世界的な社会情勢などが原因で、ガソリンの値段は上昇を続ける一方です。 このため、バイクを電動バイクに買い換えようと考えているライダーも増えてきたのではないかと思います。
バイクには熱効率というものがあり、熱効率が高ければ高いほどガソリンを有効に使えているということになります。 逆に言えば、ガソリンをそのまま100%効率よく動力に変換しているバイクというのはあり得ないわけです。 ですから、1,000円分のガソリンを給油したとしても、半分以上は動力に直結していないことになります。
熱効率を高めるためには、燃焼室壁面からの熱損失を抑えるために、燃焼室表面積を極力小さくする、あるいは吸入空気量を増やせるように、可能な限り大きい吸・排気弁を配置するといった方法が考えられます。 また、ノッキングの発生を防ぐために燃焼室壁面の冷却性を確保するのも熱効率を上げるための対策です。
例えばCB400の燃料消費率は国土交通省届出値の場合で31.0(60km/h)、WMTCモード値では21.2となっています。 最も熱効率がいいと言われているHONDAシビックのe:HEV(ハイブリッド)に搭載されている2.0L 4気筒ガソリン直噴エンジンの最大熱効率は41%ですから、これでもガソリンの半分以上は動力に変換されていないことがわかります。
HONDAは熱効率の改善に非常に力を入れていて、熱エネルギーを無駄なく使える「アトキンソンサイクル」なども開発されています。 アトキンソンサイクルは、理論的には熱効率のいいガソリンエンジンとして昔から知られていたのですが、技術的に実現が難しく、なかなか思ったような成果が得られませんでした。
多くのメーカーではミラーサイクルと呼ばれる別のシステムを「アトキンソンサイクル」と呼んでいたという経緯があります。 ところが、HONDAでは2011年にアトキンソンサイクルを実現し、市販化しています。 「EXlink(エクスリンク)という名前の複リンク式高膨張比エンジンがそれで、12.2:1の圧縮比に対して膨張比を17.6:1まで拡大させることによって、少ない燃料から最大限のエネルギーを得ることに成功したのです。

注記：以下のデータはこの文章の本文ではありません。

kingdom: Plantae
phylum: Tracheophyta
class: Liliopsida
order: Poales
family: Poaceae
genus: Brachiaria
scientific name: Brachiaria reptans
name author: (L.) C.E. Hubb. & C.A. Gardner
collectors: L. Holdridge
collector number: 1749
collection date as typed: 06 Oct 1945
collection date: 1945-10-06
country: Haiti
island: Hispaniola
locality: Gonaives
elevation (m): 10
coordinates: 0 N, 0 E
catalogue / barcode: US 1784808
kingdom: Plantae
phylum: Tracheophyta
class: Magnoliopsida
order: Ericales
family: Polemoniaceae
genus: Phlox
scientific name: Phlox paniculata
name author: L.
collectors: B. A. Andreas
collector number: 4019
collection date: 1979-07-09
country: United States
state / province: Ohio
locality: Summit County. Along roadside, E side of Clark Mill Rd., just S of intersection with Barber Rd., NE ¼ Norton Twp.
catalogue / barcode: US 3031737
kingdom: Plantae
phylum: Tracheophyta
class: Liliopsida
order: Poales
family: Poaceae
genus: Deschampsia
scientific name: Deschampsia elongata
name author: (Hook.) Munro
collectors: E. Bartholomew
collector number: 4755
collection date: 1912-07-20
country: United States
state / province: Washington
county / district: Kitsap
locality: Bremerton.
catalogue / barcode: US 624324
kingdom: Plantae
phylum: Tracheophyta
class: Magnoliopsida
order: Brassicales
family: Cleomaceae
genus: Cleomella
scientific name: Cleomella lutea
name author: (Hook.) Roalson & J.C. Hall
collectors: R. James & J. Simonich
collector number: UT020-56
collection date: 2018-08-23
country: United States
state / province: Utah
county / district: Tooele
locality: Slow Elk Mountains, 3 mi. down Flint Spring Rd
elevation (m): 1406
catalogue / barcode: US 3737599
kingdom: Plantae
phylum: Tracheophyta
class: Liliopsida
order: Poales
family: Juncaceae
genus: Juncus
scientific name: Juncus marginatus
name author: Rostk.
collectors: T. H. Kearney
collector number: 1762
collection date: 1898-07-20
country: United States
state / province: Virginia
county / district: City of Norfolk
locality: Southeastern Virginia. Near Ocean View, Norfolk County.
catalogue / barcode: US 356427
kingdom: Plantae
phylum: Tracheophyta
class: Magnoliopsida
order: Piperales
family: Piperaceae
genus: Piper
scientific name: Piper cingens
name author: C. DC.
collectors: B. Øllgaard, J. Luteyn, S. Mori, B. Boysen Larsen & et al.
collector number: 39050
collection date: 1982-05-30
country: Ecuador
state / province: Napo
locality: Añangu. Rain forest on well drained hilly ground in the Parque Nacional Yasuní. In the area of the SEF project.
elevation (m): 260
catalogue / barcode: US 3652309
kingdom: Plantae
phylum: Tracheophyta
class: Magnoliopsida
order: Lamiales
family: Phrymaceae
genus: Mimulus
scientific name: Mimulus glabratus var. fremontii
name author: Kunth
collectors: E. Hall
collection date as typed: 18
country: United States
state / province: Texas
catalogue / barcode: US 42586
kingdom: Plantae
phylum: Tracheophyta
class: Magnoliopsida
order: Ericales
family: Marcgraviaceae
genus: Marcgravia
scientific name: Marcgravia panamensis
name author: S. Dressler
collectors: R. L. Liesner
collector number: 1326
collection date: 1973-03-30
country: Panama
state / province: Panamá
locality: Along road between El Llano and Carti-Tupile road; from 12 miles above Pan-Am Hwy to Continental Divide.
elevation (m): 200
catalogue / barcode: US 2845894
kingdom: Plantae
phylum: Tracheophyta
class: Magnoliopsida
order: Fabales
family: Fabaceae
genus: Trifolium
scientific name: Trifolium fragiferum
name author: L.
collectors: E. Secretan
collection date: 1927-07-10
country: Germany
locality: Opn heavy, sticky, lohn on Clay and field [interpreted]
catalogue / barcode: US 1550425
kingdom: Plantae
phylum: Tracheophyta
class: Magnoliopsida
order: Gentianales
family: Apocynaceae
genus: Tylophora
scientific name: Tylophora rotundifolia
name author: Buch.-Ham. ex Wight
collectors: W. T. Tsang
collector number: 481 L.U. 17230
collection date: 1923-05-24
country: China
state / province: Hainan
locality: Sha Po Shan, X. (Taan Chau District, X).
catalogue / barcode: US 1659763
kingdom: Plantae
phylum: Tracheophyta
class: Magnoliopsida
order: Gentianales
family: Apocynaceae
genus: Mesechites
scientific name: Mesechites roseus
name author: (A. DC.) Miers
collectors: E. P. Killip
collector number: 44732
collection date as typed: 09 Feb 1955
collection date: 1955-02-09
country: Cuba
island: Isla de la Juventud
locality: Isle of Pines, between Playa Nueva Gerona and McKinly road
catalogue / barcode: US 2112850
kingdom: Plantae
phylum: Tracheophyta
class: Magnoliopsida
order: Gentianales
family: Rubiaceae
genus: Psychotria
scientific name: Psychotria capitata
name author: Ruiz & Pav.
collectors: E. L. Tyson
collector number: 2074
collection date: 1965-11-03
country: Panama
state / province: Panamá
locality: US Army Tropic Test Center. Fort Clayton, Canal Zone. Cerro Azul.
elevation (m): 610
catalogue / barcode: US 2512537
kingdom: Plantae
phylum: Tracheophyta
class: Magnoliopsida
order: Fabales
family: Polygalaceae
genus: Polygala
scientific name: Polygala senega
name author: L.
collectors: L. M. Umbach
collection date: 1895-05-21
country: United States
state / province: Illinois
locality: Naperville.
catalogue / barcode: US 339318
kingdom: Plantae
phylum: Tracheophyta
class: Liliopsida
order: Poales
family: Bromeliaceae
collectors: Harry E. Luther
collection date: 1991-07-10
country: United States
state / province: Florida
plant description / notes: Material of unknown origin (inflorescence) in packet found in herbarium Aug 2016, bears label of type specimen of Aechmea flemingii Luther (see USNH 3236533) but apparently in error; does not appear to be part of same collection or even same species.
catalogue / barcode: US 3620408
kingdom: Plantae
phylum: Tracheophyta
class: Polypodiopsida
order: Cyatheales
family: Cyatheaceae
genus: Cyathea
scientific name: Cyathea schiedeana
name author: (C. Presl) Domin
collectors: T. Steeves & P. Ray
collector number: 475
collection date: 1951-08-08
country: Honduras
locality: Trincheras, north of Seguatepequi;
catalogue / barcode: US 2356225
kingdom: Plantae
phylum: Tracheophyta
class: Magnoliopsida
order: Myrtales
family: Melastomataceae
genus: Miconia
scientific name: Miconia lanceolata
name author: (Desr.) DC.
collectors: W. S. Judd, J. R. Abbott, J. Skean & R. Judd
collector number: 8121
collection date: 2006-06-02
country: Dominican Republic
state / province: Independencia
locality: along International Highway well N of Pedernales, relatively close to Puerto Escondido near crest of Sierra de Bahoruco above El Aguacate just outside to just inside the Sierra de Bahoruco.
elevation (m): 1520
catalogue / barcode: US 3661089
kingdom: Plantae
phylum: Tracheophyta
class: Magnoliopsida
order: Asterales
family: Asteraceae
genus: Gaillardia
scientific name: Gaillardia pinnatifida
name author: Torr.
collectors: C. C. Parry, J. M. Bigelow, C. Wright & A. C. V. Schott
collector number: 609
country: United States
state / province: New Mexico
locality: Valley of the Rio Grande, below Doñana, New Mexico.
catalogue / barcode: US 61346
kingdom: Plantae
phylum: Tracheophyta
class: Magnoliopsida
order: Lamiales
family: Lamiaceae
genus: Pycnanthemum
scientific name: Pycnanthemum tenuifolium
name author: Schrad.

動力に変換されていないガソリンは熱として放出されたり、排気として放出されていたりします。 また、エンジン内部のフリクションでもガソリンが消費されてしまいますし、未燃焼ガスの存在も見逃せません。 エネルギーのロスを極力抑える工夫はどのバイクメーカーでも行なっていますが、その中でもHONDAの技術力はやはり優れているといえるでしょう。 冷却EGRや筒内燃焼の最適化(ガス流動)などによって、エネルギーのロスを軽減することが可能です。